Overexercise linked to dangerous muscle condition

Ohio fitness enthusiasts know that sore muscles often follow a heavy workout. In rare cases, however, muscle pain can be a symptom of something much more serious.

Recently, a 17-year-old in Texas suffered very sore muscles after lifting weights at a gym for 90 minutes. According to media reports, the teen's muscles were swollen and too tender to touch. Concerned, his mother searched the internet and found information on a potentially deadly medical condition called rhabdomyolysis, or rhabdo. She informed the family pediatrician of her suspicion, and the teen was later diagnosed with the condition. He was hospitalized for five days and is expected to make a full recovery.

Rhabdomyolysis causes damaged muscle tissues to break down, which releases a protein called myoglobin into the bloodstream. This protein can harm kidney cells and eventually cause kidney damage. Symptoms of the condition include muscle soreness, fatigue, fever, bruising, nausea, infrequent urination and a rapid heart rate. Medical experts say the condition can be caused by physical muscle injuries, such as overexercise, or genetic muscle injuries. Accidents, burns, electric shocks, venomous bites, infections, alcohol and illegal drugs can also trigger the condition. Each year, approximately 26,000 cases of rhabdo are reported across the U.S. In order to reduce the risk of exercise-related cases, doctors recommend that people drink plenty of fluids when working out.

[Saved data entries]

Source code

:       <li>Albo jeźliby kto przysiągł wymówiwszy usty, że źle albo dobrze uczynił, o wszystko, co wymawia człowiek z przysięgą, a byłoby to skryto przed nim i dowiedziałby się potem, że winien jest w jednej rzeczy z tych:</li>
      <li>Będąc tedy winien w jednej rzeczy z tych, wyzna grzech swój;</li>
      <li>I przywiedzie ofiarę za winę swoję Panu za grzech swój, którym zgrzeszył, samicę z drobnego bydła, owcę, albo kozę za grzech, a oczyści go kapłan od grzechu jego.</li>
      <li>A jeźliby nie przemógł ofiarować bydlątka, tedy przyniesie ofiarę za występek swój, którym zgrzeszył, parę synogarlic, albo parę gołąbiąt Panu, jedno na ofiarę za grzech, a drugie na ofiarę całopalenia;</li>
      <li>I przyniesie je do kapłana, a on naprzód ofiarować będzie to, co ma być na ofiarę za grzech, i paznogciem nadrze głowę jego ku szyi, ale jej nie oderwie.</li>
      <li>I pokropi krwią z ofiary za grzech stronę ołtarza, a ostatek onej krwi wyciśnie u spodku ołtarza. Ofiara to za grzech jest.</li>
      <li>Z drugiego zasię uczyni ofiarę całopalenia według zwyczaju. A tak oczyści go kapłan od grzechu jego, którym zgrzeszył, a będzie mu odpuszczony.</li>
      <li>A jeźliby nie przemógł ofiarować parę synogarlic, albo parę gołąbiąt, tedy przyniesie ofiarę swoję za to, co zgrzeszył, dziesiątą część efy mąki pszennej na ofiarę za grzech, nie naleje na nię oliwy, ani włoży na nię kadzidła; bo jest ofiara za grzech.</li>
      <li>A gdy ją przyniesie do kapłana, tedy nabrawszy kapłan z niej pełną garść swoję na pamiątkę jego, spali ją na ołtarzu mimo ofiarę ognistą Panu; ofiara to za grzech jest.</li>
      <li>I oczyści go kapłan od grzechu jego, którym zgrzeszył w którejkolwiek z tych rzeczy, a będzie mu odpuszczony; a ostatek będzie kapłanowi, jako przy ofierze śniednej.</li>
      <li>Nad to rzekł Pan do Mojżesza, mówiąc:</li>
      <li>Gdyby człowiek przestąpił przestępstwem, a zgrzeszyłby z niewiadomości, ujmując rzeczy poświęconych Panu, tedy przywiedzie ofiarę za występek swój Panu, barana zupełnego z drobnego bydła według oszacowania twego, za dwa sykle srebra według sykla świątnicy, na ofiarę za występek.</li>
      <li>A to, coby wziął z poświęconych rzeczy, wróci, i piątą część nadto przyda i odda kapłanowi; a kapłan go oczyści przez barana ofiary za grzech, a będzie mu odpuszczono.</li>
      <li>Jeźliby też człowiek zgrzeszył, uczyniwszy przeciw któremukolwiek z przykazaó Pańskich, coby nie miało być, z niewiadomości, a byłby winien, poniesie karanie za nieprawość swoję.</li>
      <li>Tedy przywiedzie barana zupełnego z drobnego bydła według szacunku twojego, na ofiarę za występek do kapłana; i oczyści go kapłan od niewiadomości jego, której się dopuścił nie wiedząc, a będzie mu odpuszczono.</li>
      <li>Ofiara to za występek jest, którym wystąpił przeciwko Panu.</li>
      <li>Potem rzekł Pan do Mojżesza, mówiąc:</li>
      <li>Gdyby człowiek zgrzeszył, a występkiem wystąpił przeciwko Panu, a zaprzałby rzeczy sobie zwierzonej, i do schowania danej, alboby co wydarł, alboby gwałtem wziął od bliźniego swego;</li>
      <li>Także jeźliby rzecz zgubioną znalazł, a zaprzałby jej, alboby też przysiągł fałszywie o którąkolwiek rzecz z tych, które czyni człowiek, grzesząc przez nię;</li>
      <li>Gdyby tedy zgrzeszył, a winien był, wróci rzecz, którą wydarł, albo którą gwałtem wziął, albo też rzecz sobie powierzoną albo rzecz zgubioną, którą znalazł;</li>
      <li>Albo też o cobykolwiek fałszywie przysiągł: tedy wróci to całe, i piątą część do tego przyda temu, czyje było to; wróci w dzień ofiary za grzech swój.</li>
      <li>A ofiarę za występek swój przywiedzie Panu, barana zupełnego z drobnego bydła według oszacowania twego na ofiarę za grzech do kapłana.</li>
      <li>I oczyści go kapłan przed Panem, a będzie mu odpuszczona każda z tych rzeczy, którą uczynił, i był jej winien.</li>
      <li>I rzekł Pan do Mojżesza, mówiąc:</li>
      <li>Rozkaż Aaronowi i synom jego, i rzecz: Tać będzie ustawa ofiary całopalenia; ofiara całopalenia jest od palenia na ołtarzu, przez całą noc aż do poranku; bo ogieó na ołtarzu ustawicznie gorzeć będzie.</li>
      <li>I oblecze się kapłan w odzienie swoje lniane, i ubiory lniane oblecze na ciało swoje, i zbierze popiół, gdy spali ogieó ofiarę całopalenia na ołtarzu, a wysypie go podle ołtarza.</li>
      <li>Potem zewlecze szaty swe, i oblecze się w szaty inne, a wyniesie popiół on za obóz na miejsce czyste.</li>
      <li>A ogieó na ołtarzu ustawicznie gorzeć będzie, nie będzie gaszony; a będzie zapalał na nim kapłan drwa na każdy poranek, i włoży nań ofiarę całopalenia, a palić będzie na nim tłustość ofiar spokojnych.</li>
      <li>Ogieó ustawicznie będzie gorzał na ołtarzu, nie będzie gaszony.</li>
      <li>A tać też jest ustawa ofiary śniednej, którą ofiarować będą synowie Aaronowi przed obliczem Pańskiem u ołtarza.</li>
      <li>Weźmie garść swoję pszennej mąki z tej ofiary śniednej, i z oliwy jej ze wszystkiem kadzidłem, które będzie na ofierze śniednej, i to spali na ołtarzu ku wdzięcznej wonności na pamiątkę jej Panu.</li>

Problem to work on: Continue the text on overexercise and rhabdomyolysis from its final sentence, keeping its tone and subject.

Task answer:
If rhabdo patients are not promptly diagnosed, they could suffer permanent kidney damage and/or death. Victims of misdiagnosis or delayed diagnosis have the right to pursue compensation in court. By filing a medical malpractice lawsuit, they could receive a settlement that covers medical expenses and other damages. Malpractice lawyers could help patients gather evidence that shows medical negligence.